04 Oct Unlocking Global Satellite data using C-SCALE infrastructure with openEO
For questions, please contact: Björn.Backeberg@deltares.nl, Jaap.Langemeijer@deltares.nl, Benjamin.Schumacher@eodc.eu or Arjen.Haag@deltares.nl
Aqua Monitor provides a global view of land-to-water and water-to-land changes over the last 35 years. A notebook including course material was developed to help anyone get started with global EO data using openEO, and the algorithm is translated and broken down in detail for anyone to apply it to their use case.
Background
With increasing volumes of earth observation (EO) becoming readily available, the need for a holistic way of working with these big data also increases. Recent developments in a proposed solution for this problem, openEO, are being explored by porting the already existing EO product Aqua Monitor from Google Earth Engine to the openEO processing back-end. Aqua Monitor tracks global land-to-water changes and vice-versa over the last 35 years. The multi-petabyte volume of data used in this application pose an interesting challenge for the European Open Science Cloud (EOSC) infrastructures and services.
Within C-SCALE, the Google Earth Engine based Aqua Monitor algorithm is translated to openEO providing a European alternative for processing large volumes of EO data. By implementing the use case, data and compute requirements are communicated to the EOSC providers and as a result the openEO backend has become easier to install on the distributed infrastructures available in Europe. Towards achieving planetary scale big data analytics, the infrastructure and data availability are tested by running the workflow on large spatiotemporal scales.
Challenge
The current algorithm uses a multi-petabyte dataset and requires parallel processing on large tiles. This presents significant data challenges for the infrastructures in terms of storage, rapid access and compute, as the openEO backend used is based on Apache Spark, which keeps (most) data in memory to do calculations. The current implementation on the openEO backend is a proof-of-concept version; the algorithm is successfully ported and applied but limited in spatiotemporal scale. Scaling this up requires considerable resources, which should be allocated in collaboration with backend providers.
The next challenge is that the analysis code should be understandable for non-technical experts: our aim is to share this wealth of data not only with technical experts, but also with scientists who best know where and how to apply the Aqua Monitor and similar algorithms.
Support from C-SCALE
The implementation of Aqua Monitor was part of the start of the C-SCALE project. INCD and INFN started with installing the openEO geotrellis backend on their infrastructure, with the help of the backend authors from VITO. So far, the current implementation has been run on the openEO Platform and VITO infrastructure, and the implementation on the other two backends will be tested later this year.

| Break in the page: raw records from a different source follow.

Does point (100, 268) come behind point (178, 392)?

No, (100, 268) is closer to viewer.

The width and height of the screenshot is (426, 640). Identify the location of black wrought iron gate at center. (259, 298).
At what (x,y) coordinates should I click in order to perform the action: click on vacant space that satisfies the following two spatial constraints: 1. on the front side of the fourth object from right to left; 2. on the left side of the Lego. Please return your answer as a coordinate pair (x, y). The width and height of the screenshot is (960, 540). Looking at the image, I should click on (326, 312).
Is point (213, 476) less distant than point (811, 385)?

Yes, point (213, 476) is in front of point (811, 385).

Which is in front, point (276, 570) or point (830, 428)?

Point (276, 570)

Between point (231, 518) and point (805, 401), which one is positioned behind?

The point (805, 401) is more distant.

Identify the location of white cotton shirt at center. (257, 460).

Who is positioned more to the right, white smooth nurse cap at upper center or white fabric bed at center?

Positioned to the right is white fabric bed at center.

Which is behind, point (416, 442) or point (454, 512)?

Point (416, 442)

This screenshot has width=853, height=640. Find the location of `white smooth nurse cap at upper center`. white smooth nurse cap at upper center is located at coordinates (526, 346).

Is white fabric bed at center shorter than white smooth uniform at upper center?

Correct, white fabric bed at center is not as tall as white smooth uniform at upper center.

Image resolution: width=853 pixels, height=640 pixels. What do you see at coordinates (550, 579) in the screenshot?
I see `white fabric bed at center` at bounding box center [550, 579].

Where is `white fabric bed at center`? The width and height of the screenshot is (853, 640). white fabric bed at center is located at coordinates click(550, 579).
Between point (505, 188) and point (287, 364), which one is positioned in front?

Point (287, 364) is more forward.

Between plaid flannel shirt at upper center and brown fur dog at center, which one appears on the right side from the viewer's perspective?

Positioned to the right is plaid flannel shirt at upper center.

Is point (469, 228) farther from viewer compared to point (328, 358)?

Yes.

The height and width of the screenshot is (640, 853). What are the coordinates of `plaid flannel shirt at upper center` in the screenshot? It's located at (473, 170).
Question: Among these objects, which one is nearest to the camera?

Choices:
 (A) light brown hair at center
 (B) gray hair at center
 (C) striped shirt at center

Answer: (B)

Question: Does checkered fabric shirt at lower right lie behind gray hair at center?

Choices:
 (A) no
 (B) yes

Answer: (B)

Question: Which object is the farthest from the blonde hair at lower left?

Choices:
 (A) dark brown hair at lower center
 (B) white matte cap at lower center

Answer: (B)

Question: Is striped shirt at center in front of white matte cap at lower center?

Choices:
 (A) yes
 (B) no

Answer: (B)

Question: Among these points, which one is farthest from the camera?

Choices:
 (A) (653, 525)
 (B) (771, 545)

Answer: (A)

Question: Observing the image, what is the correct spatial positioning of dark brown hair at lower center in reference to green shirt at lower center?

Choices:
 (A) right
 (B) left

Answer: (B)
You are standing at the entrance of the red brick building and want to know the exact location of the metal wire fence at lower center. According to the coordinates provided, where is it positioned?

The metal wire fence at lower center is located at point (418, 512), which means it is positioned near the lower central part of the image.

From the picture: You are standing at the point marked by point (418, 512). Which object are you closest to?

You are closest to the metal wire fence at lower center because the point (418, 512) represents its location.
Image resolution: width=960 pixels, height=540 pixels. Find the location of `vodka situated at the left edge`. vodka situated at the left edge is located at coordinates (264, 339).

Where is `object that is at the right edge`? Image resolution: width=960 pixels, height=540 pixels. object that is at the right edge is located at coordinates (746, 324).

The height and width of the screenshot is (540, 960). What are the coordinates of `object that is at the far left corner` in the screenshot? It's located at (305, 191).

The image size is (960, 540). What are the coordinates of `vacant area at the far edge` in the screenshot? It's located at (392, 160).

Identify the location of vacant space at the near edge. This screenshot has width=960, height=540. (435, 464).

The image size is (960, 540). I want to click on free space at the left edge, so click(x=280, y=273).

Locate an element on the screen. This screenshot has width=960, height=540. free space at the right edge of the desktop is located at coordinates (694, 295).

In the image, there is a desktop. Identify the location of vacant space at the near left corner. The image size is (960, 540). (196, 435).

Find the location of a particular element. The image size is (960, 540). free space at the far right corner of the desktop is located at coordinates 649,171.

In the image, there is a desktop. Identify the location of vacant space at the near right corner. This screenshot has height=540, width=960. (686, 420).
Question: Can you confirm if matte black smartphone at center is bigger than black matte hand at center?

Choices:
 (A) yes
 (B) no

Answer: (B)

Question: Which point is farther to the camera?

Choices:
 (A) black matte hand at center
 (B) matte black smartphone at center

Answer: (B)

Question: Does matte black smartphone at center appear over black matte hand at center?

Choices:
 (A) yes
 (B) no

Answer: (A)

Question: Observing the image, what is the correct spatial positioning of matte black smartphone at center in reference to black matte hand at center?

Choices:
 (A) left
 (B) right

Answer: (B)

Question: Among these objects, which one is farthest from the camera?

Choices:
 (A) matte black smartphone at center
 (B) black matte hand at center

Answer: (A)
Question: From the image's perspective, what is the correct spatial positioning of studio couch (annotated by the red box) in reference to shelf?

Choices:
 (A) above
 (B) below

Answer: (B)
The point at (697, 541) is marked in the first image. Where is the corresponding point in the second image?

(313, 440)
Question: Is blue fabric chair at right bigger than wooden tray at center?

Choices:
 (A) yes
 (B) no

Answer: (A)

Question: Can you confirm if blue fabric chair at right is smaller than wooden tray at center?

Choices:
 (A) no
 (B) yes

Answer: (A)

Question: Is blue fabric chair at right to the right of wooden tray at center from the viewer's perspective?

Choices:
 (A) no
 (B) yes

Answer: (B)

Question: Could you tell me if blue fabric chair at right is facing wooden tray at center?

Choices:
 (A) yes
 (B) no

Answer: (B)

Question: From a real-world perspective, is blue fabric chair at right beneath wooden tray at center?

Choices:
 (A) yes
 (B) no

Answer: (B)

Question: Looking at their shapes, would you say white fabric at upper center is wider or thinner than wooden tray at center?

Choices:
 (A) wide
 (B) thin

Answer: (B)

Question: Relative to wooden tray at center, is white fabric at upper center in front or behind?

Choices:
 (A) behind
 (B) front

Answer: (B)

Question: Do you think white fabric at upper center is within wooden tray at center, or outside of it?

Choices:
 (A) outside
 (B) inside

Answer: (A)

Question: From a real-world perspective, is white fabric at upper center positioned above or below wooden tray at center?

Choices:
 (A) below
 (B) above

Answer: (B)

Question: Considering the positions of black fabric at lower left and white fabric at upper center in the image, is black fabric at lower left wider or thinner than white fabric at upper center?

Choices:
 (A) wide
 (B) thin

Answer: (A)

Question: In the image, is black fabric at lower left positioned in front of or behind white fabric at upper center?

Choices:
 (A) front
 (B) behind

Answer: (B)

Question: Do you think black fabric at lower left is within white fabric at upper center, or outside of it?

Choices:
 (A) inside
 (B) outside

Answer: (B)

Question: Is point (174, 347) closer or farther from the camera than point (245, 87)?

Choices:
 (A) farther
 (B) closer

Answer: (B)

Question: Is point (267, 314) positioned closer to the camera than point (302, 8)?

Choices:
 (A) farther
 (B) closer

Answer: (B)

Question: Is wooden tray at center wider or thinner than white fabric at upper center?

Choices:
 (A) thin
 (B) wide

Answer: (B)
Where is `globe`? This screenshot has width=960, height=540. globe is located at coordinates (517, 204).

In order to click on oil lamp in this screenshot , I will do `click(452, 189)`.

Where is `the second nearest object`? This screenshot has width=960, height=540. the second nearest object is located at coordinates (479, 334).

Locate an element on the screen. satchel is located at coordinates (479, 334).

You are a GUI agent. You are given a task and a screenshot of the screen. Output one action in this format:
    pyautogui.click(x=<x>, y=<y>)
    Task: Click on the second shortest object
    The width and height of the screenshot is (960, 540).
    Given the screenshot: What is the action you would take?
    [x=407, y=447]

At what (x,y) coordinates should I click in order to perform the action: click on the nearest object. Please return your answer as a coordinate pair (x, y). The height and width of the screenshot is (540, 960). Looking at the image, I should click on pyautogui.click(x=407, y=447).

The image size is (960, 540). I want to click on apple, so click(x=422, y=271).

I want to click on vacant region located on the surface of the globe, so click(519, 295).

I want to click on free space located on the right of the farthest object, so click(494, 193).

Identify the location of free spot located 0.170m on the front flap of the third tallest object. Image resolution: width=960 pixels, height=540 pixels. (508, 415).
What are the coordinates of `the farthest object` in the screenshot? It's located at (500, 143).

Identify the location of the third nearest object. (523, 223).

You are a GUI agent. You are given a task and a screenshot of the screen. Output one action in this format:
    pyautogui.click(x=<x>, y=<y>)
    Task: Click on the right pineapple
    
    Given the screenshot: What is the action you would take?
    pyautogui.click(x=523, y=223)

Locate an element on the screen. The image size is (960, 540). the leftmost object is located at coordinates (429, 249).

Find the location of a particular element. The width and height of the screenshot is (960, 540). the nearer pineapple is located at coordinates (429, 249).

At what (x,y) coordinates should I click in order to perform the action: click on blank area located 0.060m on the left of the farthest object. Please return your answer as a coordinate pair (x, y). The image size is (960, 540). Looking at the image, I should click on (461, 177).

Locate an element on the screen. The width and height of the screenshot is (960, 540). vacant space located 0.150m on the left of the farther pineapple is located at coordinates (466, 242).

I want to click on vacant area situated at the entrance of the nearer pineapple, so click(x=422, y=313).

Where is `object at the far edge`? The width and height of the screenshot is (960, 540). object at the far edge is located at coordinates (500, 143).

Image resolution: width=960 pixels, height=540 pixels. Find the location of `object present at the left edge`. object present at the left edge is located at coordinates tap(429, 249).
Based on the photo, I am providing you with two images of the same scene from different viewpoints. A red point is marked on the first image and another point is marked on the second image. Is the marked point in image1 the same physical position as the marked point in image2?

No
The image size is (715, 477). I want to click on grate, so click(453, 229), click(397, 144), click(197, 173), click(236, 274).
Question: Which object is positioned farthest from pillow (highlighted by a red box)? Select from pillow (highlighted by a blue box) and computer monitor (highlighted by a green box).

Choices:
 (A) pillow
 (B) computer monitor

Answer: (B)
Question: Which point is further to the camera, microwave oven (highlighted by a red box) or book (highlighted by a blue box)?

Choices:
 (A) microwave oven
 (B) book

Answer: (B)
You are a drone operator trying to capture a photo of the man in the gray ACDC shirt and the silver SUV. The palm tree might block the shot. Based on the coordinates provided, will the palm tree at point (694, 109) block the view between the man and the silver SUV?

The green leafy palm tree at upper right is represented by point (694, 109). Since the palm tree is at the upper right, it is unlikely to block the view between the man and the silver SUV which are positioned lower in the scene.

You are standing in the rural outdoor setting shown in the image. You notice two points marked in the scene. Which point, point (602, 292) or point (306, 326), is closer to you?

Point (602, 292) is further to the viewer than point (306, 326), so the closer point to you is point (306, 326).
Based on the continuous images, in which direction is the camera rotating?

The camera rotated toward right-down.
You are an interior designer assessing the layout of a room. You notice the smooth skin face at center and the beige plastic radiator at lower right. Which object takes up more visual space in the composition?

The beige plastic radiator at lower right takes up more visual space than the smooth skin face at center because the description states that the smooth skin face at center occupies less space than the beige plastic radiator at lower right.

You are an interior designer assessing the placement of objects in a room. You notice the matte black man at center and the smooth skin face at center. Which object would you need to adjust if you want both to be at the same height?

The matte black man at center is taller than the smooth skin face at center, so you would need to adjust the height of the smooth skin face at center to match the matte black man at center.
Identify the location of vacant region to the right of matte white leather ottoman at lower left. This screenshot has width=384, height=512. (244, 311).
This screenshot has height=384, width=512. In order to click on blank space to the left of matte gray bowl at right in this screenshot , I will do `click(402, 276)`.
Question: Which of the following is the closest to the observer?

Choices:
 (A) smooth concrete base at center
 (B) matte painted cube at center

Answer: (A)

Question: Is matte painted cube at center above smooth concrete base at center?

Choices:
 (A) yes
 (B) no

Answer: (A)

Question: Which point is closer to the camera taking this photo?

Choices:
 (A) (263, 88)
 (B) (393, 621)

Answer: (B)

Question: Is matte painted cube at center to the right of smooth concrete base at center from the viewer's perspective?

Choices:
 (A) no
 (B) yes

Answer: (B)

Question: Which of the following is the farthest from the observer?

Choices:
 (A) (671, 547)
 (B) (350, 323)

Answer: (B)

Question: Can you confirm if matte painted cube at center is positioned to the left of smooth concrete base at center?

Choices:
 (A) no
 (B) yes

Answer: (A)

C-SCALE was also afforded the opportunity to present the openEO Aqua Monitor implementation at the recent UN / Austria symposium organised by UNOOSA. There we gave a workshop on the Jupyter Notebook containing the code, including exercises so that the participants can start creating their own openEO-based applications.
C-SCALE services used
OpenEO Aqua Monitor is now using / will use the following C-SCALE services:
- The EGI check-in for authorization.
- The OpenEO platform for their JupyterLab environment for teaching purposes.
- The OpenEO platform backend for data access and as a processing platform.
- The EGI Replay service, based on BinderHub.
Testimony by researcher at Deltares
who implements the Aqua Monitor and Global Water Watch use cases in C-SCALE
- We need a processing platform for EO data. C-SCALE helped us learning about, getting access to and obtaining support for OpenEO, which we did not have before.
- EGI check-in makes it easy to solve the authorization problem, which can be time consuming for projects with many partners.
- OpenEO platform creates a great place where all backends, including their data access can be collated, and is promising as the ecosystem grows.